An Austin police officer whose violent 2015 arrest of an elementary teacher received national attention and sparked reforms within the department is facing punishment that could include termination amid a new allegation involving excessive force.
Officials are expected early this week to complete the disciplinary process for Officer Bryan Richter and a second officer involved in the incident, sources told the American-Statesman and KVUE-TV on Sunday.
Interim Police Chief Brian Manley and other department brass conducted an hours-long disciplinary hearing for the officers Friday that also included their attorneys and union representatives.
Four sources said the incident happened nearly six months ago when Richter and members of a specialized team in the department’s organized crime division tasked with serving felony warrants were trying to arrest a suspect, who has a criminal history that includes violent offenses. The officers used tactics that supervisors deemed inappropriate, which triggered an internal affairs investigation, said the sources, who declined to be identified because the matter is pending.
The incident was captured on video by an Austin police helicopter, which investigators used as evidence in the case. It was not clear what, if anything, may have precipitated any use of force against the man, who is Hispanic.
Additional details of what happened will not be made public until Manley decides on the punishment and files documents about the case with the city’s civil service commission. If the officers are suspended or terminated, evidence in the case, including the video, may be released in coming days.
Police officials also alerted prosecutors in the civil rights division of the Travis County District Attorney’s office about the case, which they have been investigating.
Erica Grigg, an attorney who represents Breaion King, who was thrown to the ground in 2015 when Richter arrested her, said she is not surprised that Richter’s tactics are again under scrutiny.
“Ms. King believes, and I think a lot of us believe, that if you do badly at your job, then there should be repercussions,” Grigg said.
King has an ongoing civil lawsuit against the city.
Manley said Sunday he is prevented by state law from commenting on a pending matter. Doug O’Connell, an attorney who represents Richter, and Ken Casaday, president of the Austin Police Association, also declined to comment.
Richter was widely condemned for his 2015 arrest of King, whom he stopped for speeding along Riverside Drive.
The arrest had received little scrutiny until a year later, when the American-Statesman and KVUE-TV obtained video from Richter’s patrol car that showed the encounter quickly and dramatically escalating.
Richter, who is white, first commanded King, who is black, to close her car door but then forcibly removed her from the driver’s seat, pulled her across a vacant parking space and hurled her to the asphalt.
Richter said in a written report at the time that he didn’t know if King had a weapon and that she resisted by wrapping her arms around the steering wheel of the car.
Minutes later, as King was being taken to jail, officer Patrick Spradlin and King discussed race relations and interactions between police and African-Americans, and Spradlin made comments about the “violent tendencies” of blacks.
Richter’s supervisors reviewed the incident at the time and gave him a reprimand — the lowest form of departmental discipline.

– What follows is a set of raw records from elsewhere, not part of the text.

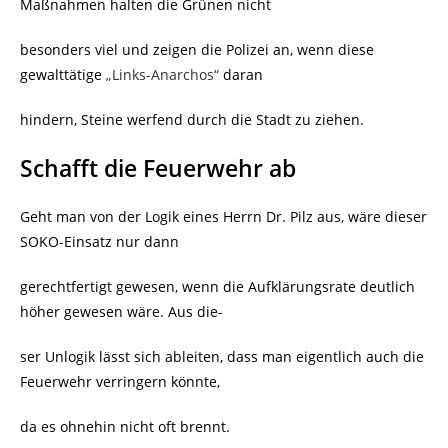
Maßnahmen halten die Grünen nicht
besonders viel und zeigen die Polizei an, wenn diese
gewalttätige
„Links-Anarchos“
daran
hindern, Steine werfend durch die Stadt zu ziehen.
Schafft die Feuerwehr ab
Geht man von der Logik eines Herrn Dr. Pilz aus, wäre dieser
SOKO-Einsatz nur dann
gerechtfertigt gewesen, wenn die Aufklärungsrate deutlich
höher gewesen wäre. Aus die-
ser Unlogik lässt sich ableiten, dass man eigentlich auch die
Feuerwehr verringern könnte,
da es ohnehin nicht oft brennt.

Spradlin’s comments went unnoticed until the Statesman’s report.
A Travis County grand jury later reviewed the case and did not indict Richter.
Internally, the arrest prompted the police department to alter how use-of-force cases are handled because department leaders were livid they had never been briefed on the case.
Under a “peer review” practice, an officer’s assigned supervisory chain must continue evaluating the lowest level of force encounters, such as the use of hand-to-hand combat and pepper spray. But a separate commander also must sign off on what happened.
The department also has set deadlines for the reviews, saying they must be finalized within 60 days to ensure department officials can impose possible discipline before a state-mandated 180-day deadline.